Start with the good – By far the best deal in the box is the D50. It’s such a odd machine when you try program it yourself, but the people that made the original patches included here did an excellent job. The sounds are varied and useful, they complement the analogue sounds so popular at the moment. Yes, it’s ‘legendary’ but it’s also useful and you will use it. It comes with a reproduction of the original programmer which is a pity, that was a confused monster which was later improved upon by third parties. I would buy this.

Great disappointment that the JV1080 is CPU crazy, and unusable. From the moment you load it, the CPU meter surges up to 100 and bangs against it like a bird trapped in a house. It’s a ROMpler – why on earth does it need more CPU than the virtual analogues? Was the wiring in the JV that crucial? Same goes for the derivative SRX plugins – they aren’t optimised yet. I own a XV5080 and it’s a wonderful machine once you understand the way it thinks – just go the whole hog and give us an Integra-7. That’d be instantly worth the rent.

You’d think that the JUPITER-8 would be the one with the CPU problems, but it’s fine. I guess Roland has had to make it work in their little boutique boxes. I set it up next to Arturia’s JUP-8. Only this has original factory sounds so there’s much fluffing required to compare them – I found that the JUPITER was generally louder and more modulated/lively than the JUP, but with adjustment they were close. Other virtual analogues like the SH101 are much the same – where I know them, they’re spot-on, where I don’t, they seem spot-on.

I don’t really get some of the choices here – a software PRO-MARS doesn’t offer that much over other mono-synths and the SH2 is as dull as ditch water. The JUNO-106 is fair enough I guess, but the JX-3P was originally designed for people who didn’t care much for synthesisers, and it has maintained that distinction since. A collection should be based on sonic versatility, that each component has a virtue not covered by the others. The Roland ‘sound’ is here, repeatedly, and you’ll end up using only a few of these instruments for actual music.

I almost forgot to mention the TR808 and TR909. They’re fine.
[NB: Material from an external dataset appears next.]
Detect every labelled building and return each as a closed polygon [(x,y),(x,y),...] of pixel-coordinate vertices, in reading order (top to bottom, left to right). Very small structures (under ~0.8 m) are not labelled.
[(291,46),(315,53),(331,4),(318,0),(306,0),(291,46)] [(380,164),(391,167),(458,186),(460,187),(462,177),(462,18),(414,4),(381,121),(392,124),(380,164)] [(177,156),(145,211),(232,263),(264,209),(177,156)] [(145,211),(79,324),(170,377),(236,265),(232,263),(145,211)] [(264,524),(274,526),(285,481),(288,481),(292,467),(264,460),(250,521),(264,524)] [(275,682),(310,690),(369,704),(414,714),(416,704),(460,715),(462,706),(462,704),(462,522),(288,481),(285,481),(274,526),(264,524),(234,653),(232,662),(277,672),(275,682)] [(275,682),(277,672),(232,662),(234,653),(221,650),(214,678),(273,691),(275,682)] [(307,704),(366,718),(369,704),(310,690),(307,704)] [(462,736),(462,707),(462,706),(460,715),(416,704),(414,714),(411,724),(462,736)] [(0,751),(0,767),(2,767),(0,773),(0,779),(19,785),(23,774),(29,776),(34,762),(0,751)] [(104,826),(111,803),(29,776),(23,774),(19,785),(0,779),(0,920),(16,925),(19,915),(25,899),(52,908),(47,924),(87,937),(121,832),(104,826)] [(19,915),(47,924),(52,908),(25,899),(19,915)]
They sound like the old drum boxes, as do a thousand other replicas out there.

Back to me – and I did admit bias up front – the legendary thing is not working, because the SYSTEM-8 does all that stuff quite well thank you – as does alternatives like U-He DIVA. The D-50 is sonically different, as are the JV series. But how many things Roland actually sound different? They’re trying to sell breadth, where breadth isn’t their strong point. If I was running things, ASAP get the damn CPU under control, but try to get some un-legendary things like the V-Synth and Integra-7 in the mix so that everything in the box isn’t a different coloured spork.